Directives:
- a) From the DDP hang thread, extract the stretch from "tuner_callbacks: list[Callback] = []" through "progress_bar_callbacks.append(cb)".
- b) Summarize the DDP hang thread in two sentences.

Text:
Hi @tchittesh, thanks for the detailed repro! Another way to fix this DDP hang is to adjust _reorder_callbacks():

tuner_callbacks -> other_callbacks -> progress_bar_callbacks -> checkpoint_callbacks.

https://github.com/Lightning-AI/pytorch-lightning/blob/4dc1dbce6365f15d1ec8b42410fc79df86d748fa/src/lightning/pytorch/trainer/connectors/callback_connector.py#L214-L239

to be something like:

@staticmethod
    def _reorder_callbacks(callbacks: list[Callback]) -> list[Callback]:
        
        tuner_callbacks: list[Callback] = []
        other_callbacks: list[Callback] = []
        progress_bar_callbacks: list[Callback] = []
        checkpoint_callbacks: list[Callback] = []

        for cb in callbacks:
            if isinstance(cb, (BatchSizeFinder, LearningRateFinder)):
                tuner_callbacks.append(cb)
            elif isinstance(cb, Checkpoint):
                checkpoint_callbacks.append(cb)
            elif isinstance(cb, ProgressBar):
                progress_bar_callbacks.append(cb)
            else:
                other_callbacks.append(cb)

        return tuner_callbacks + other_callbacks + progress_bar_callbacks + checkpoint_callbacks

This preserves the relative order within each group and avoids rank 0 being blocked while syncing metrics. This approach also fixes the bug. Any concerns or edge cases I might be missing?

cc: @SkafteNicki

deependujha avatar Oct 06 '25 05:10 deependujha

@deependujha yeah, i think just changing the the _reorder_callbacks method is a good strategy for solving this issue. I cannot really see a edge case where this change will be a problem. Please go ahead and send a PR.

Record list:
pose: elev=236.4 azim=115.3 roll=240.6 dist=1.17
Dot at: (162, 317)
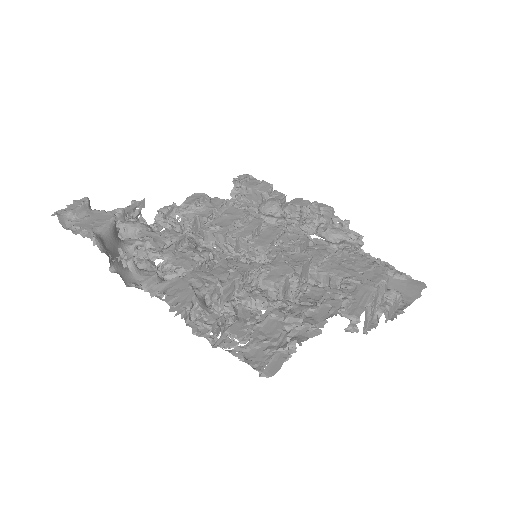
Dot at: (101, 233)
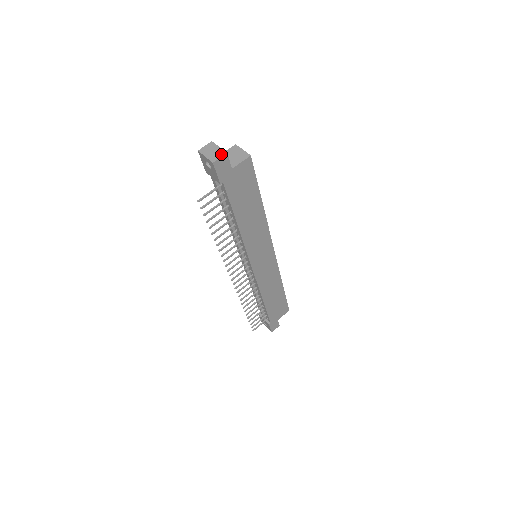
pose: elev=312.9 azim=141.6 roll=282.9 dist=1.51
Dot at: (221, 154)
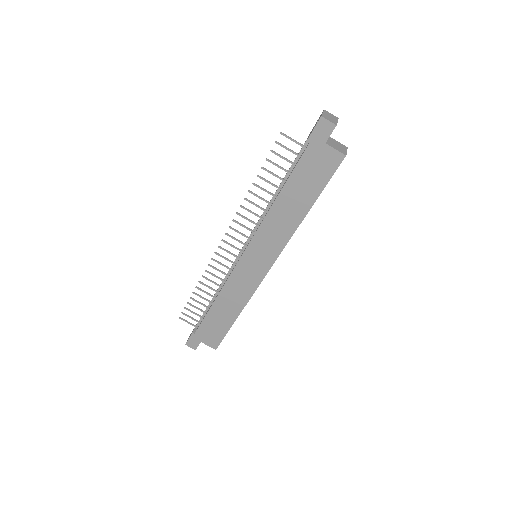
Dot at: (333, 121)
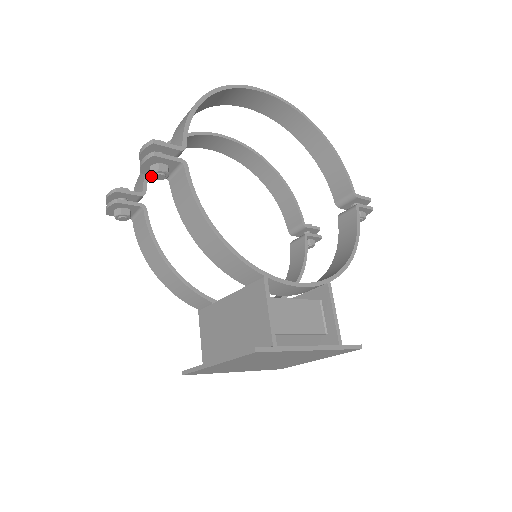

In response:
- a)
tuner_callbacks: list[Callback] = []
        other_callbacks: list[Callback] = []
        progress_bar_callbacks: list[Callback] = []
        checkpoint_callbacks: list[Callback] = []

        for cb in callbacks:
            if isinstance(cb, (BatchSizeFinder, LearningRateFinder)):
                tuner_callbacks.append(cb)
            elif isinstance(cb, Checkpoint):
                checkpoint_callbacks.append(cb)
            elif isinstance(cb, ProgressBar):
                progress_bar_callbacks.append(cb)

- b) The first post proposes fixing the DDP hang by changing _reorder_callbacks() to order callbacks as tuner callbacks, other callbacks, progress bar callbacks, then checkpoint callbacks, which preserves the relative order within each group and keeps rank 0 from being blocked while syncing metrics. The reply calls this a good strategy, sees no edge case where the change would be a problem, and asks for a PR.